Figure 8 shows the relative standard deviations have smaller values than the relative variations of
Figure 7 and that their variations with respect to the size of the EIN region are flatter.
In reality, standard deviations are expected to range in the order 10% on EIN direct emissions, but much higher for non-EIN emission factors that rely on Life Cycle Analyses that estimate poorly uncertainty [
20]. As for biases, the dominant uncertainty due to standard deviations is expected to come from non EIN-emission factors.
5. Design of a Distributed Environmental Impact Process
In the previous section, we have simulated the results and behavior of a distributed Environment Impact Network (EIN) using ICIO data corresponding to a macroeconomic scale.
We now describe how the process may work at a microeconomic level for companies enrolled in such a EIN system.
Figure 9 shows the information flows between the different parties involved in the process for any enrolled company.

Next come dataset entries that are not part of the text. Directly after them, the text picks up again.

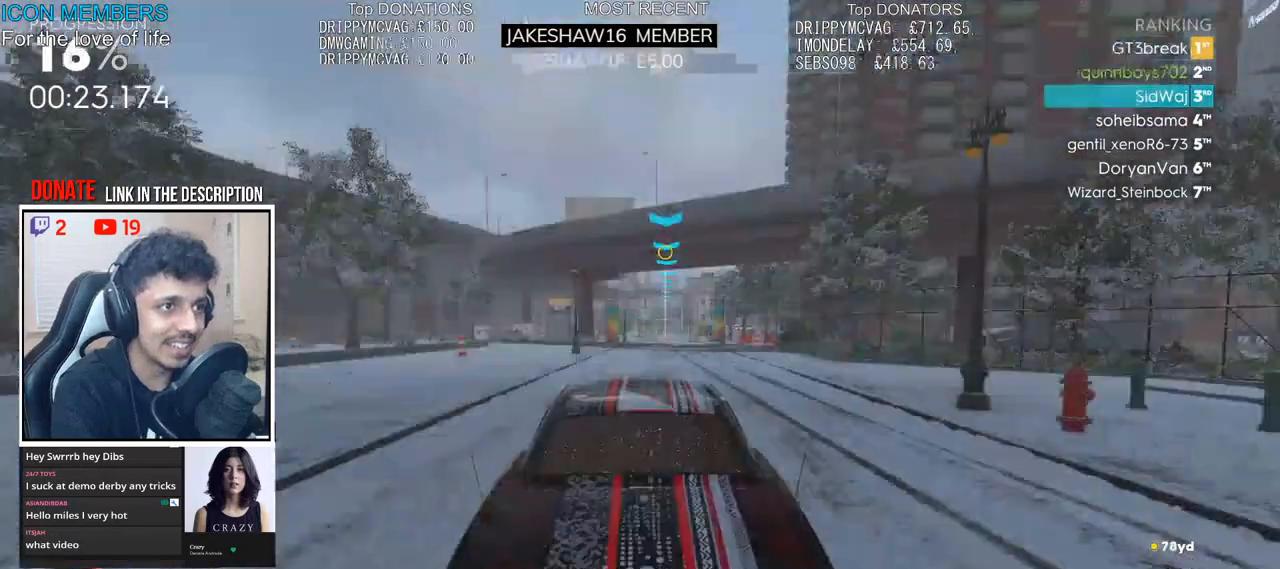
{"buttons": ["CROSS", "R2"], "left_stick": "left", "right_stick": "center", "events": [[67, "left_stick", "right"], [117, "CROSS", "down"], [183, "left_stick", "center"], [400, "left_stick", "left"]]}
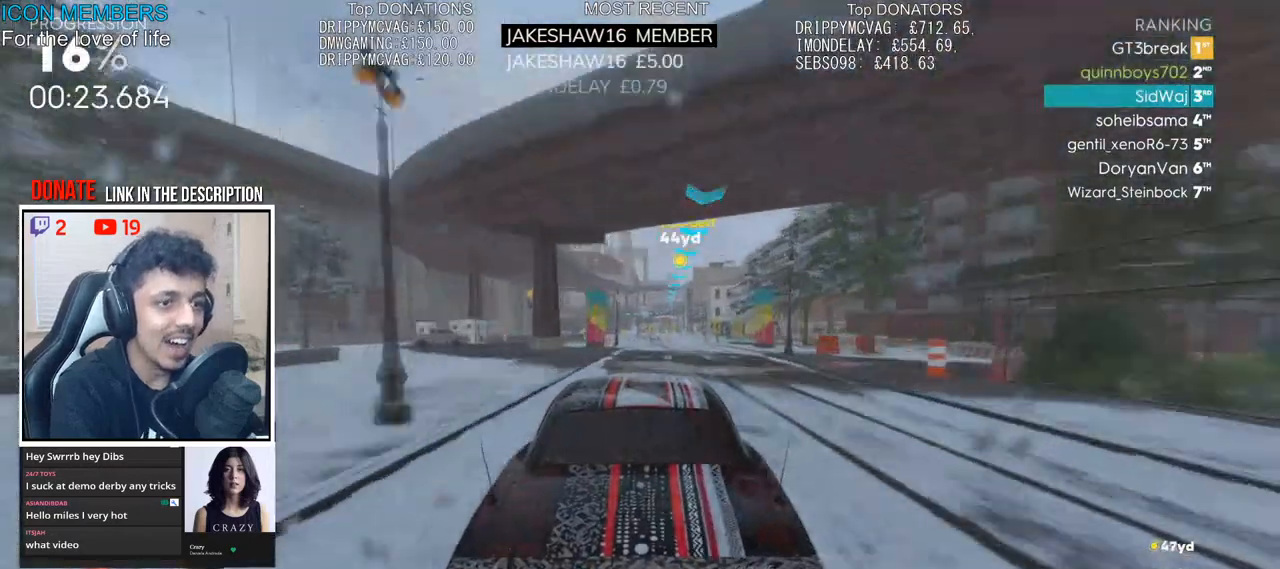
{"buttons": ["R2"], "left_stick": "center", "right_stick": "center", "events": [[17, "left_stick", "center"], [500, "CROSS", "up"]]}
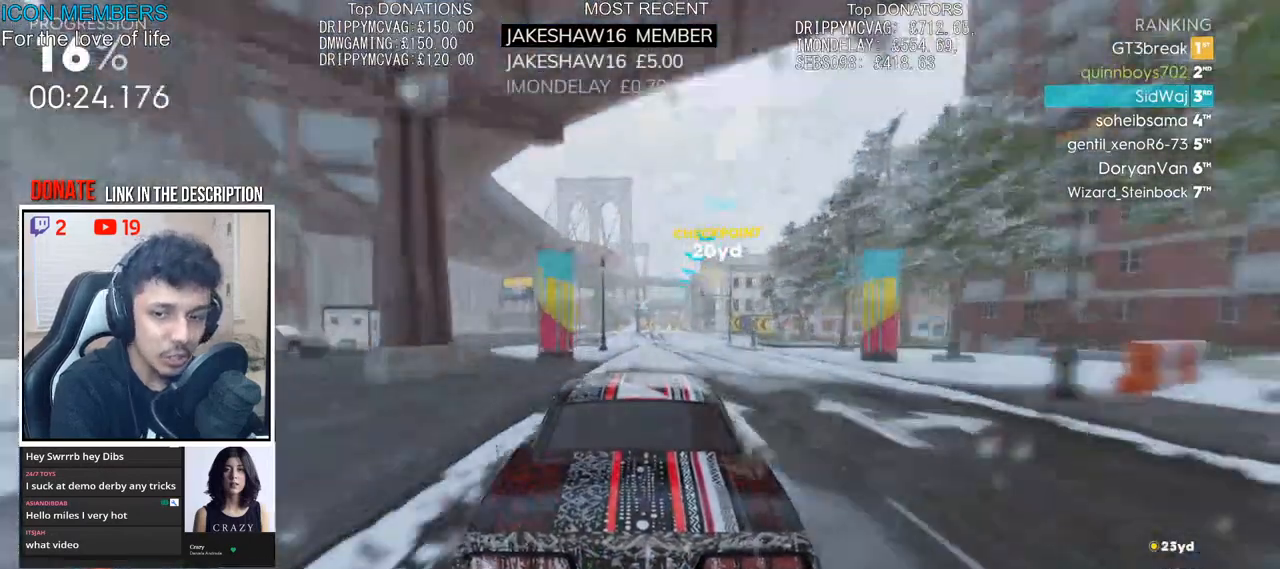
{"buttons": ["R2"], "left_stick": "center", "right_stick": "center", "events": [[317, "left_stick", "left"], [383, "left_stick", "center"]]}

The first requirement for the company is to calculate its direct emissions for the previous full year. Such estimations can be verified by auditing bodies, either systematically or on a sampling basis. Using its direct emissions intensity, the company calculates iteratively its footprint intensities and provides them to its direct customers. An updated value is provided to the customers after every iteration. In parallel, the company receives iteratively calculated footprint intensities from its suppliers also involved in the EIN process. For its suppliers outside the EIN process, the company estimates their footprint intensities from emissions factors (EF) from available databases. The calculated footprint intensities are subject to auditing, like the direct emissions.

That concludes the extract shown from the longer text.